Studies characterizing the abundance and patterns of intragenomic nrDNA polymorphisms in different organisms are increasing (Stage and Eickbush 2007; Ganley and Kobayashi 2007; Bik et al. 2013; Straub et al. 2012; Mahelka et al. 2013; Wang et al. 2016; Symonová 2019). Determination of the full sequence of the 35S cistrons was successful in different plant groups (e.g. Malè et al. 2014; Turner et al. 2016; Ji et al. 2019), although so far with little use to open phylogenetic questions. This is partly due to limited sampling (usually a single individual per species or higher taxonomic units). Simon et al. (2012) used a deep sequencing approach to detect intragenomic ITS polymorphisms among populations ofArabidopsis . However, phylogenetic studies investigating intragenomic nrDNA polymorphism patterns across many species within the same genus are still scarce (e.g.
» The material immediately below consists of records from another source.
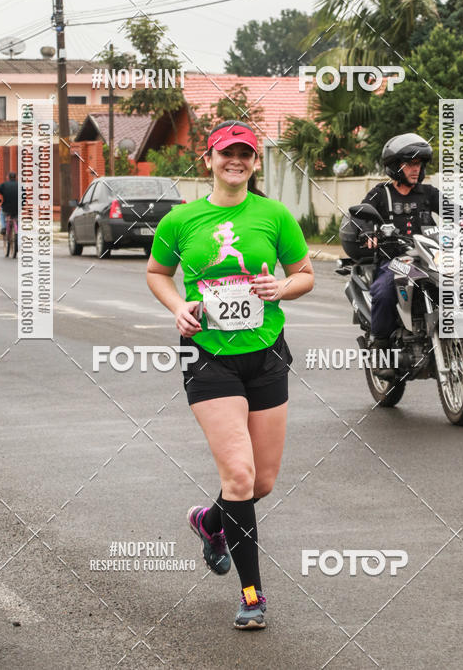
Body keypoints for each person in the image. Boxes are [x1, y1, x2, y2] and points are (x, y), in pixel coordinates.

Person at [146, 120, 314, 630]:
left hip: (266, 354)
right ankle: (252, 596)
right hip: (207, 356)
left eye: (244, 154)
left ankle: (209, 521)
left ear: (255, 162)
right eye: (226, 153)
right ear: (209, 159)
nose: (234, 161)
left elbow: (306, 273)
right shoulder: (182, 221)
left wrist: (279, 289)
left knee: (260, 481)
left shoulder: (274, 215)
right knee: (237, 475)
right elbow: (157, 273)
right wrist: (178, 307)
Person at [361, 133, 463, 380]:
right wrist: (368, 232)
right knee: (384, 291)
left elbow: (454, 211)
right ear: (396, 166)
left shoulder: (428, 193)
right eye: (410, 164)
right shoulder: (381, 193)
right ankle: (379, 348)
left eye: (419, 164)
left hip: (428, 256)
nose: (416, 169)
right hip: (396, 260)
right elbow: (362, 216)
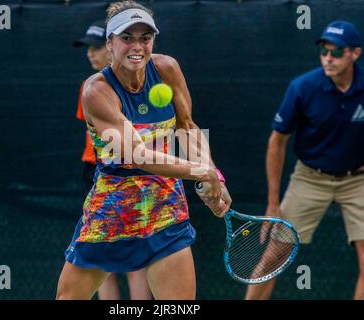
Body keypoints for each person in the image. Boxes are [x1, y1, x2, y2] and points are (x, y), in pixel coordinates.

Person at [57, 0, 232, 300]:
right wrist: (200, 171)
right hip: (112, 209)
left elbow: (187, 126)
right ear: (110, 43)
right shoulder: (96, 90)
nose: (136, 46)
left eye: (145, 38)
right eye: (127, 38)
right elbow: (139, 155)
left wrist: (214, 174)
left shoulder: (167, 68)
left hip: (166, 209)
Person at [245, 20, 364, 300]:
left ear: (355, 53)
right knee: (274, 256)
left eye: (337, 52)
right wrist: (273, 202)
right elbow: (277, 141)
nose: (328, 58)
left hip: (359, 179)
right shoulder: (302, 87)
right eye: (324, 51)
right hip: (310, 178)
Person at [73, 18, 152, 300]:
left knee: (133, 249)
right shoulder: (90, 87)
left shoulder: (137, 83)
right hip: (95, 173)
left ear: (110, 47)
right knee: (99, 249)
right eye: (87, 48)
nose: (89, 53)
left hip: (130, 173)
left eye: (95, 47)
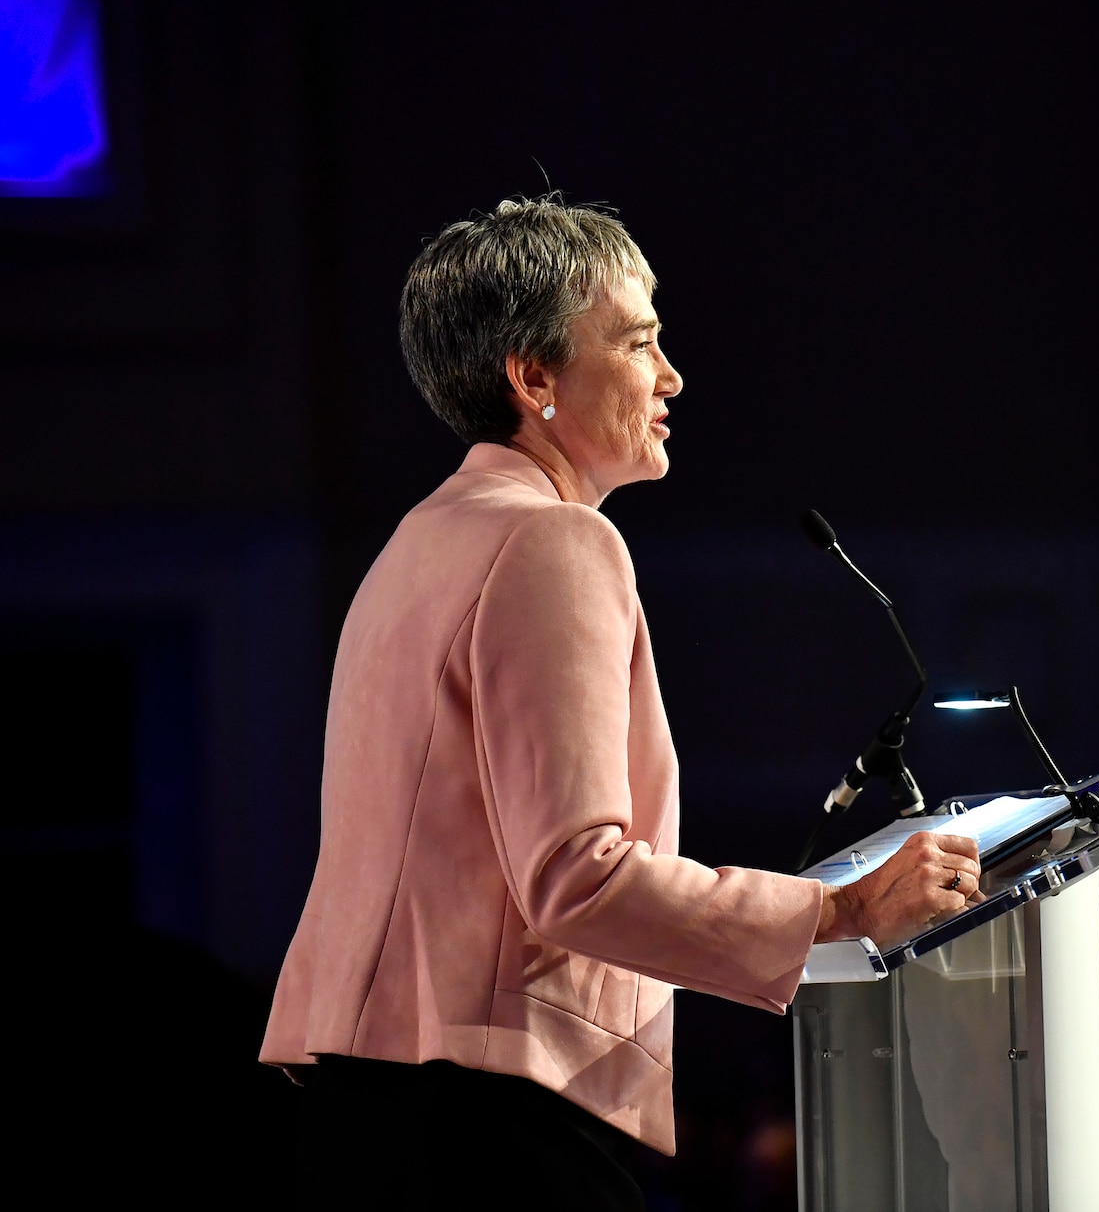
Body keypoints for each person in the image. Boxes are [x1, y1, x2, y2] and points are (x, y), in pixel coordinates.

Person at [261, 196, 980, 1209]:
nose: (671, 376)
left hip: (374, 1109)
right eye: (640, 342)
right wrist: (841, 909)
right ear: (533, 377)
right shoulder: (551, 542)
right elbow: (573, 877)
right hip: (484, 1123)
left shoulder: (419, 540)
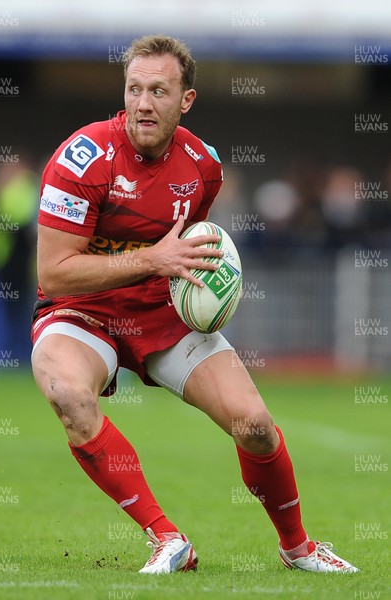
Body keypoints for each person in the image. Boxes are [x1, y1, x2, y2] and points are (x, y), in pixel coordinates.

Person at [31, 34, 358, 574]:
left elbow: (192, 246)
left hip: (161, 314)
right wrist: (152, 260)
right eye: (134, 89)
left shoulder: (204, 166)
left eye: (158, 91)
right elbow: (53, 273)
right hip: (81, 311)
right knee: (69, 394)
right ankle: (168, 539)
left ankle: (298, 548)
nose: (142, 103)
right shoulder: (83, 158)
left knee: (254, 422)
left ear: (186, 100)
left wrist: (207, 286)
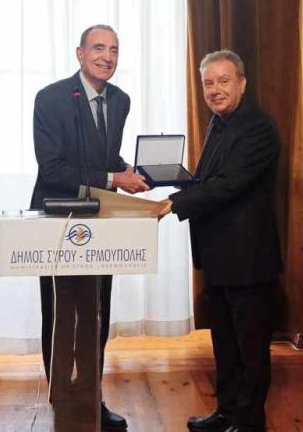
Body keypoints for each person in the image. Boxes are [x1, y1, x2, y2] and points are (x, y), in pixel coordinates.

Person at [30, 24, 149, 429]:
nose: (107, 57)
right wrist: (116, 178)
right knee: (62, 316)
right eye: (98, 48)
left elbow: (105, 157)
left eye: (114, 49)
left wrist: (135, 172)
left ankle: (91, 400)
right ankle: (64, 402)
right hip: (58, 222)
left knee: (97, 312)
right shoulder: (50, 98)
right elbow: (53, 170)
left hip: (101, 223)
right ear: (80, 53)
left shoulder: (120, 100)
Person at [158, 50, 282, 432]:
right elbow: (209, 180)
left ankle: (249, 422)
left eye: (223, 81)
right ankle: (226, 412)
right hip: (218, 255)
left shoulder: (258, 128)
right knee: (225, 344)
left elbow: (229, 185)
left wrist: (174, 202)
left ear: (242, 83)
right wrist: (170, 178)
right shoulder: (218, 121)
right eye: (208, 83)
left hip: (247, 259)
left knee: (250, 350)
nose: (215, 90)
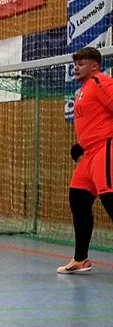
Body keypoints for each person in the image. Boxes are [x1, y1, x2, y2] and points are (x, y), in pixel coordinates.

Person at [59, 46, 113, 274]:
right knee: (78, 199)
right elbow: (95, 121)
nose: (76, 68)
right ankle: (80, 259)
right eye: (75, 64)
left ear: (94, 66)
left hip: (105, 149)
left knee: (110, 200)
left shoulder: (102, 82)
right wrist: (80, 144)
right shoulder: (83, 89)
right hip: (88, 154)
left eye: (81, 64)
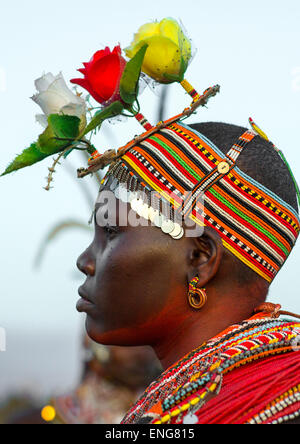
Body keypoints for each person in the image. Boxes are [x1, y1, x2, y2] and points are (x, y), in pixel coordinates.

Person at [76, 119, 300, 425]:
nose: (85, 261)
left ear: (199, 258)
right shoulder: (181, 397)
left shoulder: (275, 393)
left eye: (111, 232)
Song et al. 2012; Weitemeier et al. 2015), and the full extent of the divergence of the 5S-IGS intra-genomic variants in plants has not yet been adequately explored (cf. Galián et al. 2014).
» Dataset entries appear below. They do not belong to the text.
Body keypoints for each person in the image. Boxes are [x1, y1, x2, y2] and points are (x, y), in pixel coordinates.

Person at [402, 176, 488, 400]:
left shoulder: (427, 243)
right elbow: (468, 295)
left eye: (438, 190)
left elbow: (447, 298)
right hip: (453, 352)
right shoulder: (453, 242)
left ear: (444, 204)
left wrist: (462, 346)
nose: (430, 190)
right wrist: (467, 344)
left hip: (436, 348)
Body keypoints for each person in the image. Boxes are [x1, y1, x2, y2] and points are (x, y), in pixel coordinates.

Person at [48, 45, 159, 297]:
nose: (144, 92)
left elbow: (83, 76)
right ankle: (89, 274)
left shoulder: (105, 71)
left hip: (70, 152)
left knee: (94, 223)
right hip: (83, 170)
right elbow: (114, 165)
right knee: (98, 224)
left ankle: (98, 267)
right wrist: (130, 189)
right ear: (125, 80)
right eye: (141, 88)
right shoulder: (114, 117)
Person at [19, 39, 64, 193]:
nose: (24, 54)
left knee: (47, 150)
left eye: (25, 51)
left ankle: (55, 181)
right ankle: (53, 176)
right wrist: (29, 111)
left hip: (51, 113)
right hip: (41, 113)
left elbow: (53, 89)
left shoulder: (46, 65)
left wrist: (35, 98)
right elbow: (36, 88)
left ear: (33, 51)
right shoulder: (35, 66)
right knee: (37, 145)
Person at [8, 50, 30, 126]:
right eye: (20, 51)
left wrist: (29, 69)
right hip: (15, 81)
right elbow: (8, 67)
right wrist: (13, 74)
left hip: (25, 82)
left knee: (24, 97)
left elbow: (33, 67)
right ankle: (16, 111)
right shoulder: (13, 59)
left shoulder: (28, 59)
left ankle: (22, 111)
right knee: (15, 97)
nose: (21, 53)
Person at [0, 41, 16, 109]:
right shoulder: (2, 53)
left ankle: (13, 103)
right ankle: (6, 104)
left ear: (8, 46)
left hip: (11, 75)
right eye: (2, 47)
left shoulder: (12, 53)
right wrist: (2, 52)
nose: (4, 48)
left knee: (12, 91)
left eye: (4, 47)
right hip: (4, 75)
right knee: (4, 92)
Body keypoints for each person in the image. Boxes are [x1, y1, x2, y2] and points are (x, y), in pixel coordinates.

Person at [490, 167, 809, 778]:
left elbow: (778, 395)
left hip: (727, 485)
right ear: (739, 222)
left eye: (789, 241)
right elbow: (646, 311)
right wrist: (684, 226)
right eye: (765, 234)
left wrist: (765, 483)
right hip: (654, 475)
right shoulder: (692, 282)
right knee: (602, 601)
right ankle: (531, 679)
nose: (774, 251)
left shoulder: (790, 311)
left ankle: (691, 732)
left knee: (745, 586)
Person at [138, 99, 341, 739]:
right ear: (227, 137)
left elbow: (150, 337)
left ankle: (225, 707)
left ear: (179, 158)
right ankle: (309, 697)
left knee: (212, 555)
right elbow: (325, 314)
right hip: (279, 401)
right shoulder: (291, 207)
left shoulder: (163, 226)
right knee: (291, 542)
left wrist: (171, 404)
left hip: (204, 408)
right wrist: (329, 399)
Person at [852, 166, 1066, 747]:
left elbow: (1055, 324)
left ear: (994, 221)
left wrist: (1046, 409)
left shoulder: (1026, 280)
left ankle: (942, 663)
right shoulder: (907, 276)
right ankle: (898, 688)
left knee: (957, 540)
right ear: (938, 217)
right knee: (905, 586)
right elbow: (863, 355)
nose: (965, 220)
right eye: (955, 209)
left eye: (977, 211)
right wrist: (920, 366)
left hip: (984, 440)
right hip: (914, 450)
In this pilot study, we generated amplicon data of the intergenic spacer of the 5S nuclear ribosomal DNA cistron (5S-IGS) using High-Throughput Sequencing (HTS) from six geographic samples of different composition: pure samples, including only material of a single target species, and mixed samples, including all species found at a certain place. The investigated species cover all common lineages of western Eurasian oaks (sects Cerris , Ilex and Quercus ). Amplicon data were analyzed using our clone-sequence data as reference, and the taxonomic resolution of the 5S-IGS region was assessed comparing the performance of similarity algorithm (Basic Local Alignment Search Tool—BLAST ) and evolutionary approaches (Maximum Likelihood trees—ML ; Evolutionary Placement Algorithm—EPA ).
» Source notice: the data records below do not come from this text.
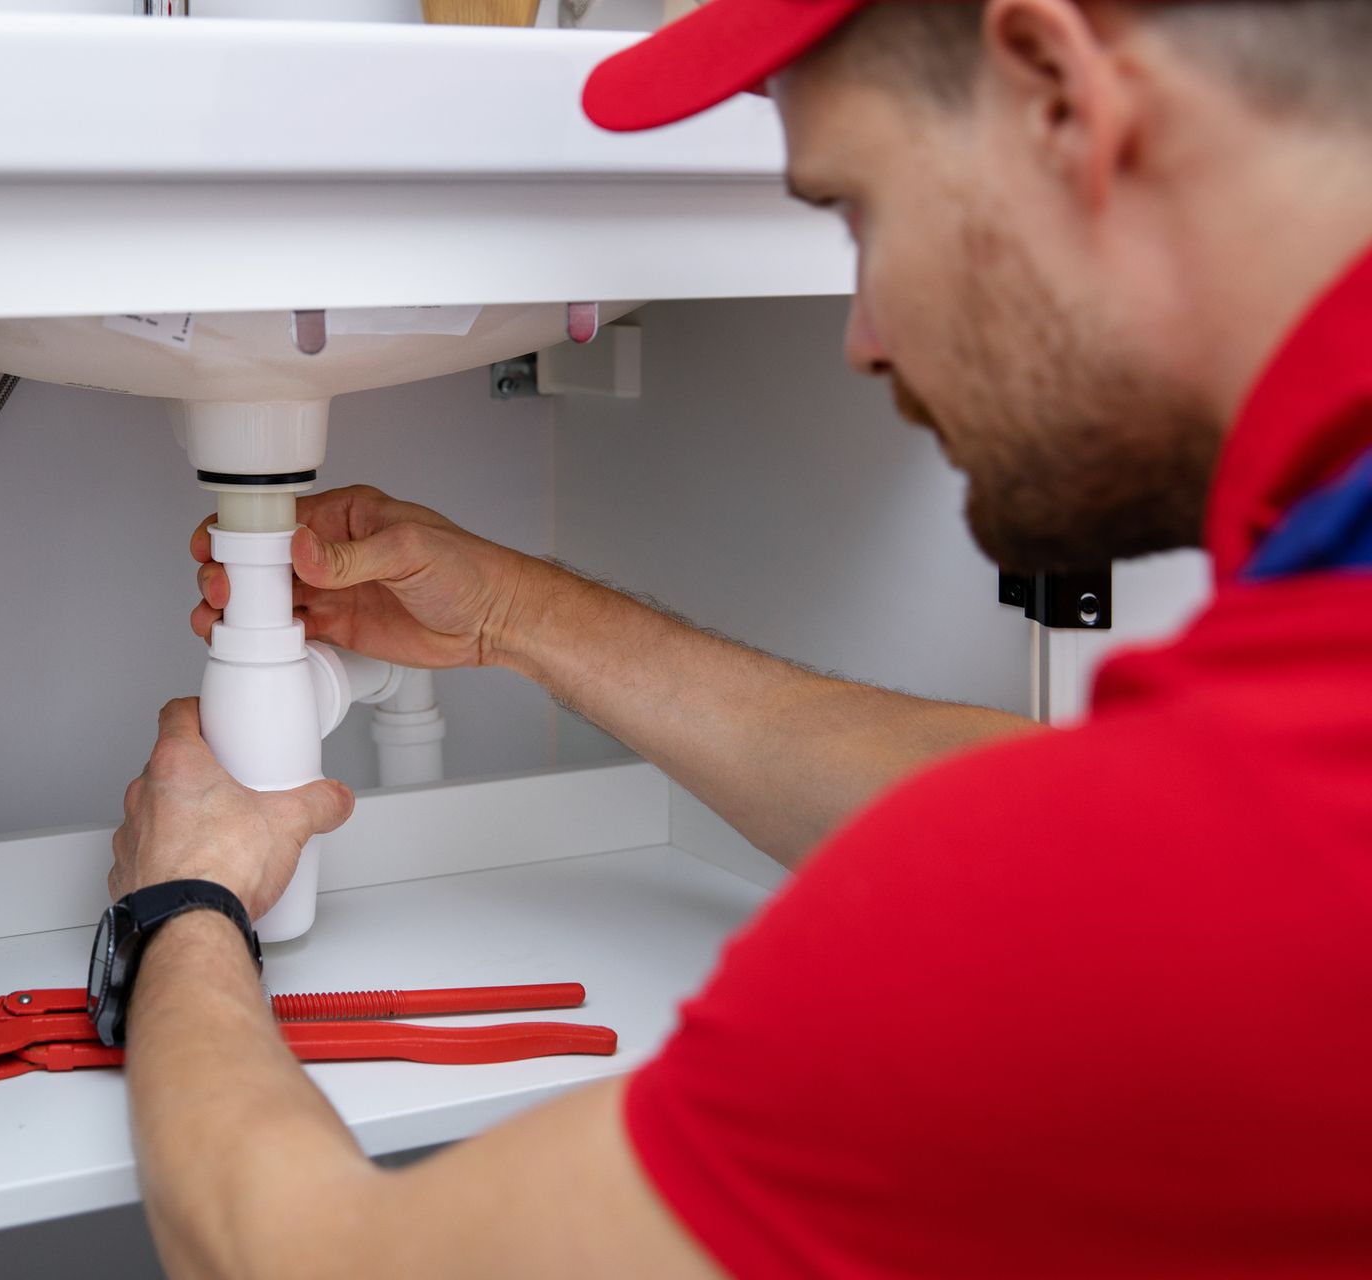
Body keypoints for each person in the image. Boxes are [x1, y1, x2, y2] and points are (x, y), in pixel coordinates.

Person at [103, 1, 1372, 1275]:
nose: (861, 336)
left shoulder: (1238, 861)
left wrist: (185, 904)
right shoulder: (1303, 716)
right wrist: (513, 613)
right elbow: (1055, 820)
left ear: (1057, 94)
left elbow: (318, 1259)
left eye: (859, 210)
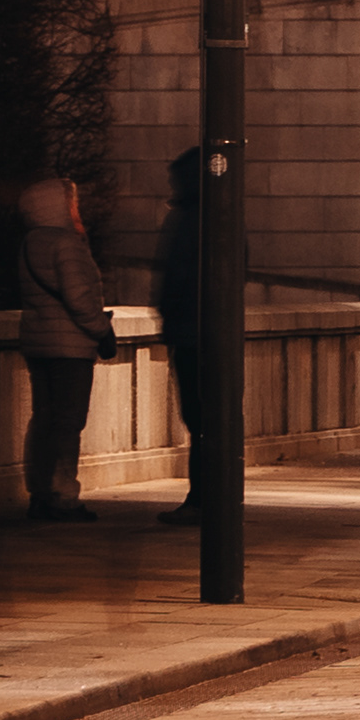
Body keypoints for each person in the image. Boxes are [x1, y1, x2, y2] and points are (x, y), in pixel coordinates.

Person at [14, 175, 116, 520]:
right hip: (70, 345)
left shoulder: (30, 242)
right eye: (71, 202)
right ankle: (63, 495)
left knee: (43, 419)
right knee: (68, 423)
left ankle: (40, 492)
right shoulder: (66, 244)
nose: (76, 208)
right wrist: (102, 329)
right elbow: (79, 298)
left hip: (38, 341)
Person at [152, 145, 205, 517]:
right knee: (206, 419)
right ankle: (207, 497)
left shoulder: (189, 220)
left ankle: (201, 499)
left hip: (191, 333)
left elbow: (176, 278)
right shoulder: (216, 216)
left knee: (199, 419)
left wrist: (169, 315)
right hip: (201, 331)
To our knowledge, this work is the first to thoroughly analyze intragenomic variation of the nuclear ribosomal 5S region in plants (see also Heitkam et al. 2015, who identified and developed probes for 5S genes while screening Illumina-generated sequences for repetitive genome elements). The potential applications of our approach are manifold and span from the delineation of oak species, the assessment of intra- and inter-species diversity, the detection of hybridization/introgression patterns, the identification of cryptic lineages, to gaining genetic insights into the structure, assembly, function and evolution of oak communities.